Chisanga argued that the current policy stance was still yielding positive results and should be maintained in the short term, with any shift towards lower rates tied to sustained macroeconomic stability.

“I think the current policy framework is still bearing good effects, and it will be absolutely important to maintain given the circumstances slightly ahead of us,” Chisanga said in commentary on Tuesday, ahead of the Monetary Policy Committee (MPC) announcement.

He argued that sustained inflation moderation and fiscal discipline could maintain credibility, anchor expectations, and prepare the market for a smoother policy glide path into 2026—ultimately softening any landing effects.

The MPC has been meeting this week to decide the next trajectory of the policy rate, with the benchmark currently at 14.5 percent.

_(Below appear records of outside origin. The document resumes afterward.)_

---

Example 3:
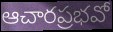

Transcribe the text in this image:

ఆచారప్రభవో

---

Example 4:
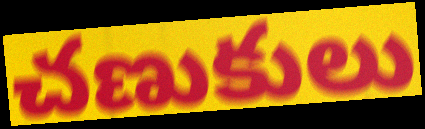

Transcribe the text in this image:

చణుకులు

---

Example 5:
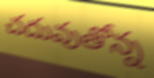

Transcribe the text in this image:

చదువుతోన్న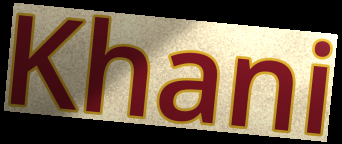
KhaniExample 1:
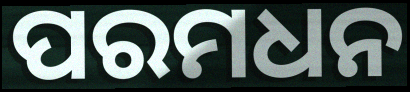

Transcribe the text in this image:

ପରମଧନ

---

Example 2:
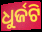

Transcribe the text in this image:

ଧୁର୍ଜଟି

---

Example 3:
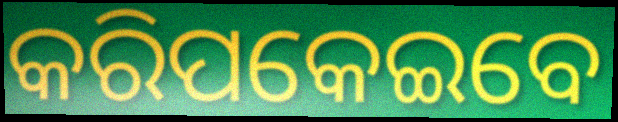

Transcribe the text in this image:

କରିପକେଇବେ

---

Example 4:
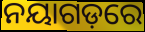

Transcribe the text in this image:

ନୟାଗଡ଼ରେ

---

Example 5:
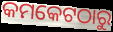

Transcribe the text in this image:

କମକେଟଠାରୁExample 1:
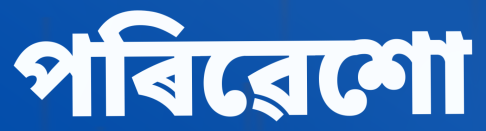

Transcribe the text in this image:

পৰিৱেশো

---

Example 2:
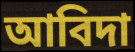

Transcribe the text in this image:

আবিদা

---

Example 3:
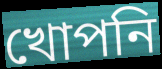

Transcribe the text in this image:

খোপনি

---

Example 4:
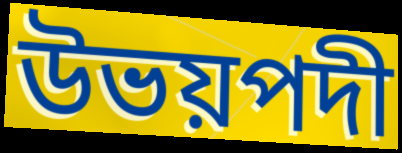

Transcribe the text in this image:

উভয়পদী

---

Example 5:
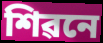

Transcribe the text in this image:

শিৱনেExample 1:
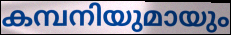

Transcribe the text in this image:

കമ്പനിയുമായും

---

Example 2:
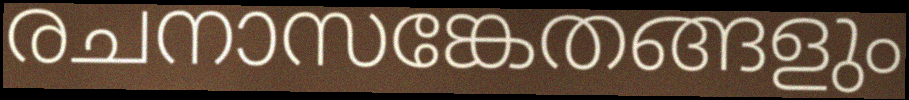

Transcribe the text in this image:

രചനാസങ്കേതങ്ങളും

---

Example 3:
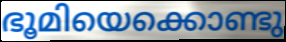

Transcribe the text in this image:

ഭൂമിയെക്കൊണ്ടു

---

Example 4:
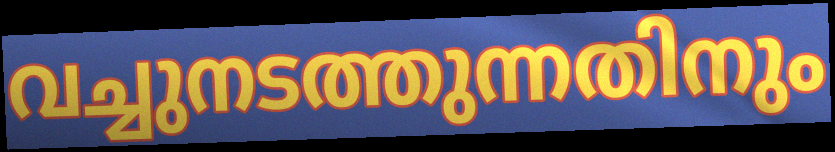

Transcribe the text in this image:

വച്ചുനടത്തുന്നതിനും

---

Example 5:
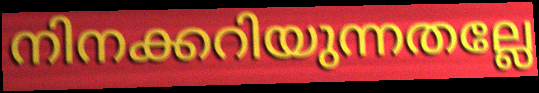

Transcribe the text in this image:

നിനക്കറിയുന്നതല്ലേ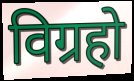
विग्रहो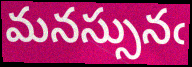
మనస్సునఁ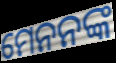
ମେନନଙ୍କ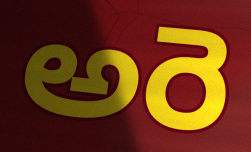
అరె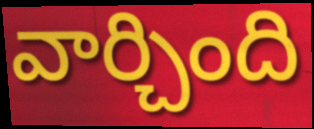
వార్చింది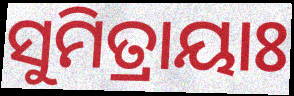
ସୁମିତ୍ରାୟାଃ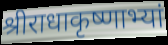
श्रीराधाकृष्णाभ्यांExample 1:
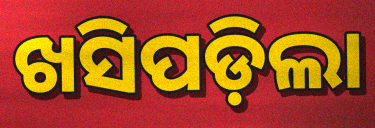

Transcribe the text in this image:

ଖସିପଡ଼ିଲା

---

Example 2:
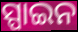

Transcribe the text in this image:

ସ୍ପାଇନ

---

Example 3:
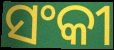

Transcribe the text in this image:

ସଂକୀ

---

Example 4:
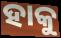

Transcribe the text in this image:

ହାକୁ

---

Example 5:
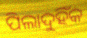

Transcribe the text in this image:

ପିଲାଦୁହିଁକ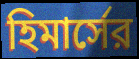
হিমার্সের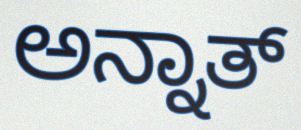
ಅನ್ನಾತ್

Headline inflation eased to 13 percent in July from 14.1 percent in June, which Chisanga described as the clearest sign yet that the inflation tide is turning—driven largely by seasonal food supply gains and a more stable kwacha.

Read more: Bank of Zambia gets thumb up from economists on strategies to keep monetary policy rate steady

However, he cautioned that core inflation remains sticky, with fuel and power price adjustments still in the pipeline, while global financing conditions remain tight.

“This means the BoZ is still walking a fine line—cutting too early risks undoing hard-won currency stability, but holding too long could further choke already sluggish credit growth to the productive sectors,” he said.

Chisanga also noted that the International Monetary Fund’s recent endorsement of Zambia’s “appropriately tight” stance suggests a base case of holding rates at 14.5 percent to consolidate disinflation before pivoting.

Still, he said a measured 50-basis-point cut could be justified if policymakers wish to send a confidence signal to the real economy, leveraging improved reserves and stronger copper earnings as a buffer.

“Whichever path is taken,” Chisanga stressed, “the decision will be less about the August rate itself and more about forward guidance.”